MANAMA, Bahrain - The top U.S. Navy official in the Gulf said Iran has the capability to launch suicide attacks with small vessels, but insists his forces are prepared to confront any Iranian aggression in the region.
Vice Adm. Mark Fox, commander of the 5th Fleet, told reporters Sunday at the naval force's Bahrain headquarters that the Navy has "built a wide range of potential options to give the president" and is "ready today" to confront any hostile action by Tehran.
But Fox acknowledged that Iran's military is "capable of striking a blow" against American forces in the Gulf, particularly using unconventional means such as small attack boats or mines laid along shipping lanes.
"We're not bulletproof. There are people that can take a swipe at us," Fox said.
"They have increased the number of submarines ... they increased the number of fast attack craft," Fox said, according to Reuters. "Some of the small boats have been outfitted with a large warhead that could be used as a suicide explosive device. The Iranians have a large mine inventory."
But he added that he has reminded officers under his command that they "have a right and an obligation of self defense" if attacked.

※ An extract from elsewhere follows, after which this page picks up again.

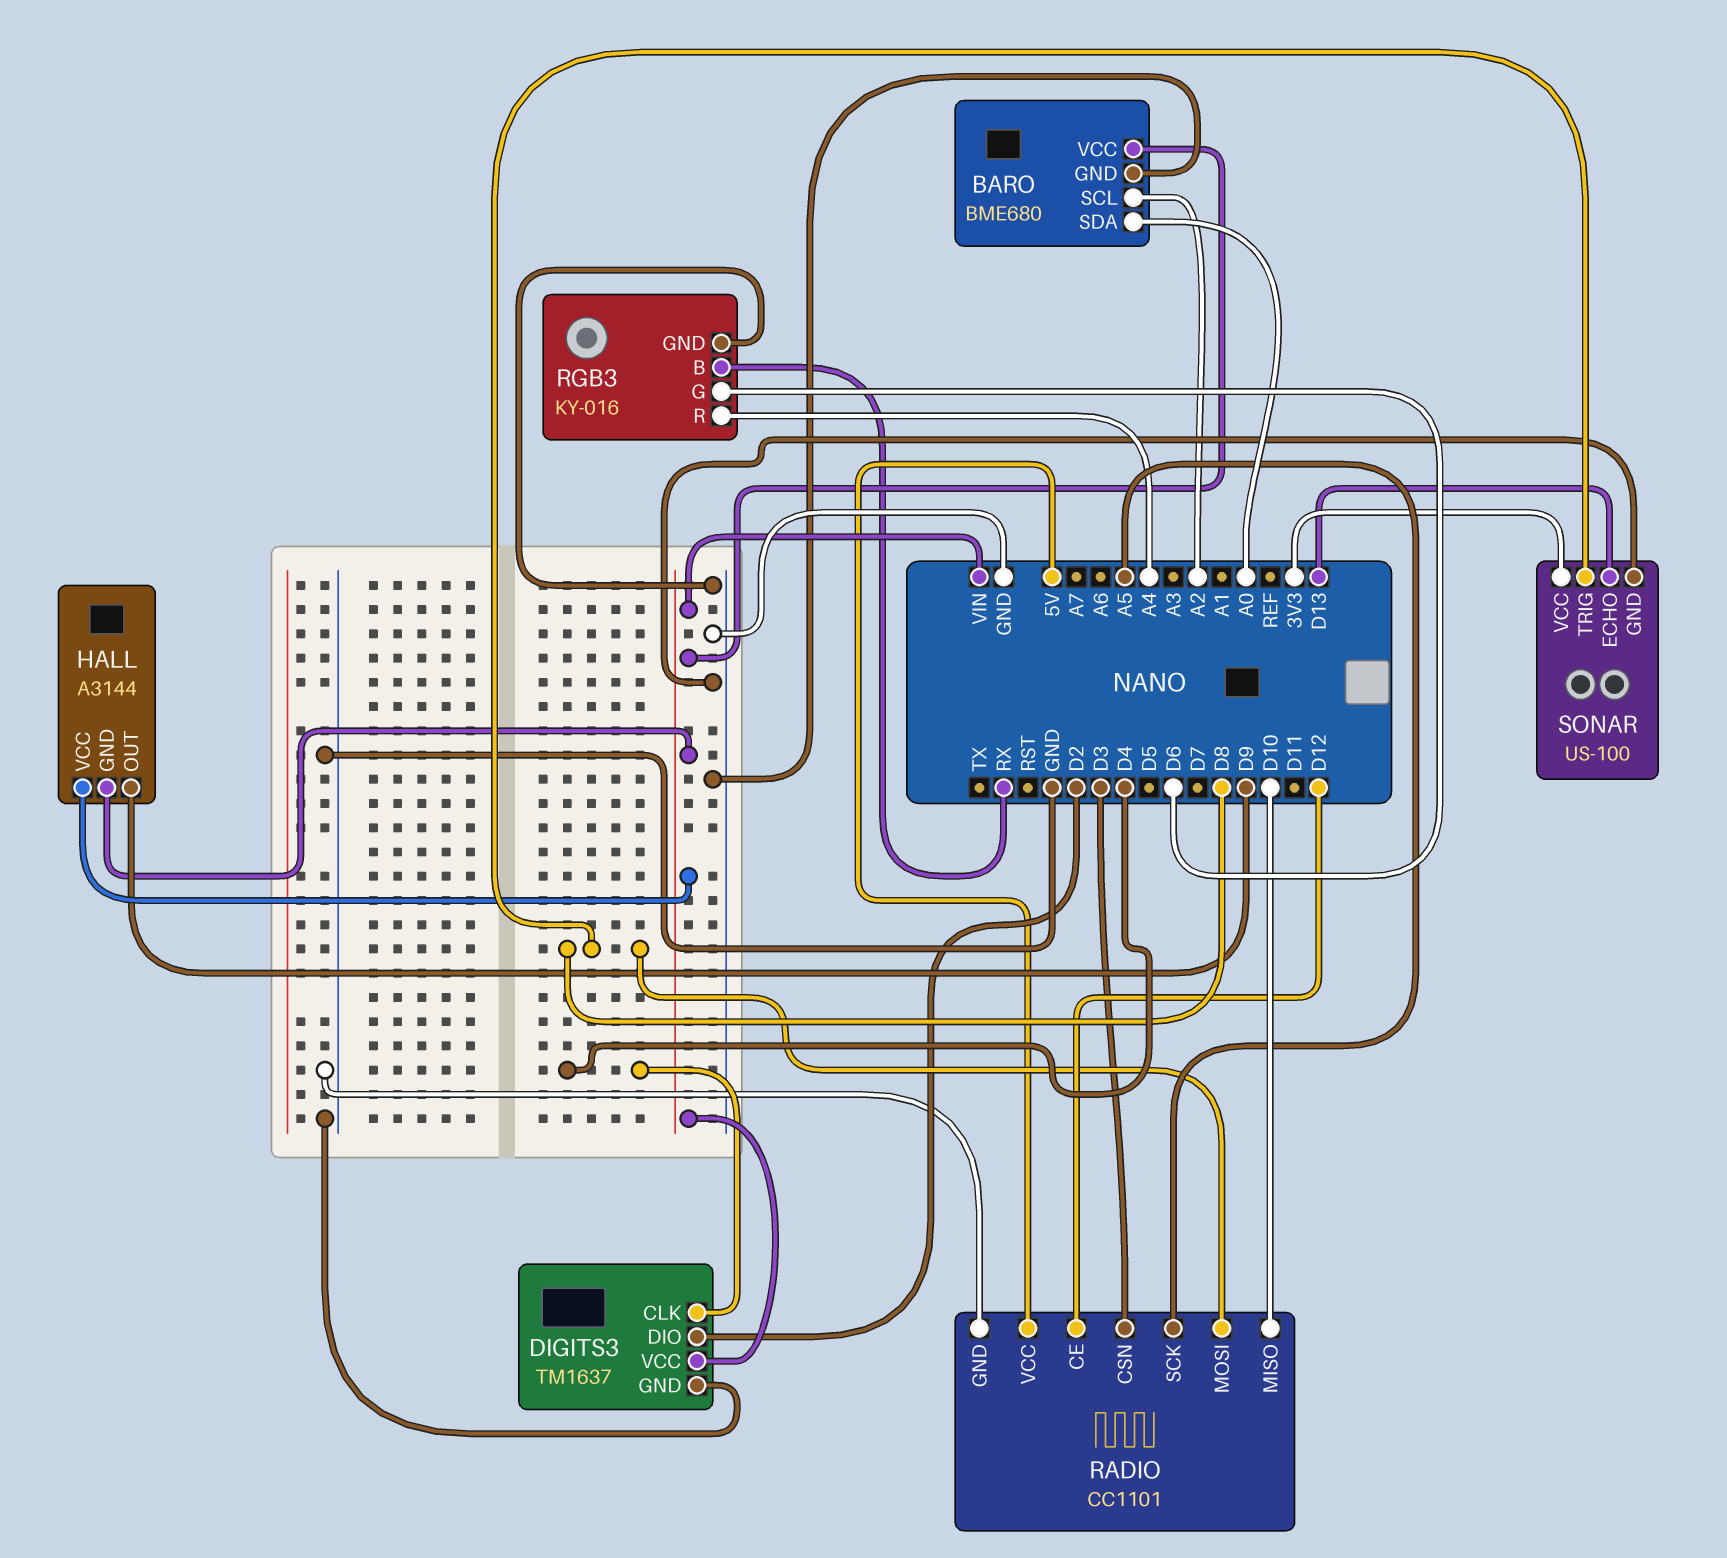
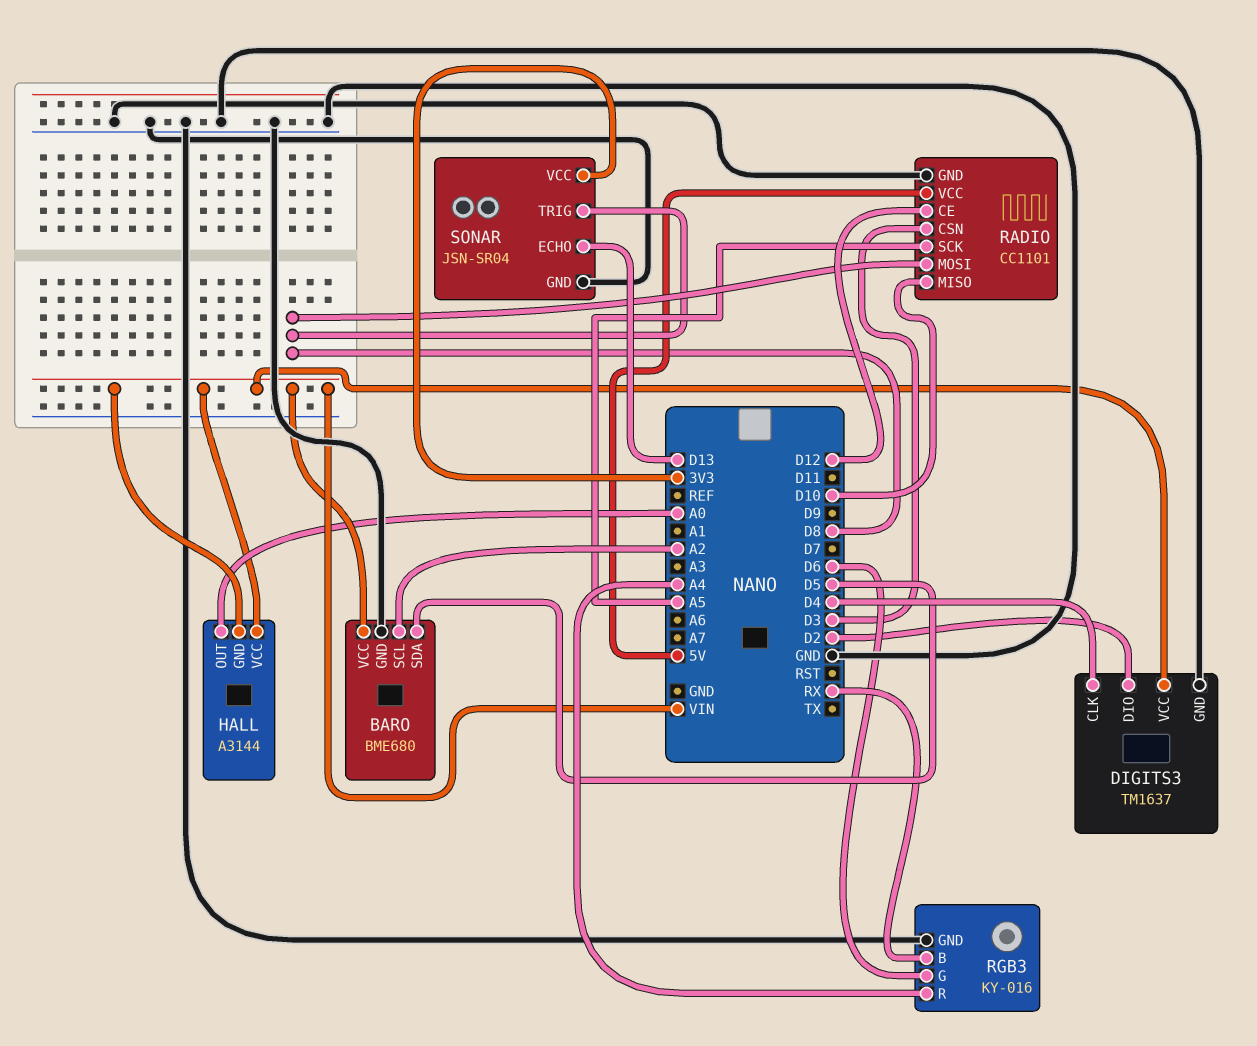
BARO pin SDA: A0 -> D5
HALL pin OUT: D9 -> A0
SONAR: US-100 -> JSN-SR04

He did not outline specifically how the Navy might answer an Iranian strike or an effort to shut the entrance to the Persian Gulf, though any response would likely involve the two U.S. aircraft carriers and other warships cruising the waters off Iran.
"We've developed very precise and lethal weapons that are very effective, and we're prepared," Fox said. "We're just ready for any contingency."
Faced with tightening Western sanctions, Iranian officials have stepped up threats to close the Strait of Hormuz if the country's oil exports are blocked. A fifth of the world's oil supply passes through the narrow waterway, which is only about 30 miles across at its narrowest point.
Iran and Oman share control of the waterway, but it is considered an international strait, meaning free transit passage is guaranteed under international law.
Iran's army chief, Gen. Ataollah Salehi, early last month warned an American warship not to return to the Gulf shortly after the aircraft carrier USS John C. Stennis and another vessel left. Another carrier, the USS Abraham Lincoln, entered the Gulf without incident on Jan. 22.
The admiral's comments echo those of other Western officials, who say they will respond swiftly to any Iranian attempt to shut the Strait of Hormuz.
In his briefing in the Bahraini capital Manama, Fox voiced support for the tiny island nation that has hosted U.S. Navy vessels for decades.
"They are a long-term partner and a very important piece of our ability to do our mission," he said of the country.
Bahrain has been rocked by protests led by the country's majority Shiites against the country's Sunni monarchy that erupted in force a year ago. Street battles between security forces and protesters still flare up almost daily in the predominantly Shiite villages around the capital.
Fox's command encompasses the bulk of the Middle East, including the Red Sea, the Persian Gulf and a large swath of the Indian Ocean along the east African coast. There are about 25,000 sailors under his command.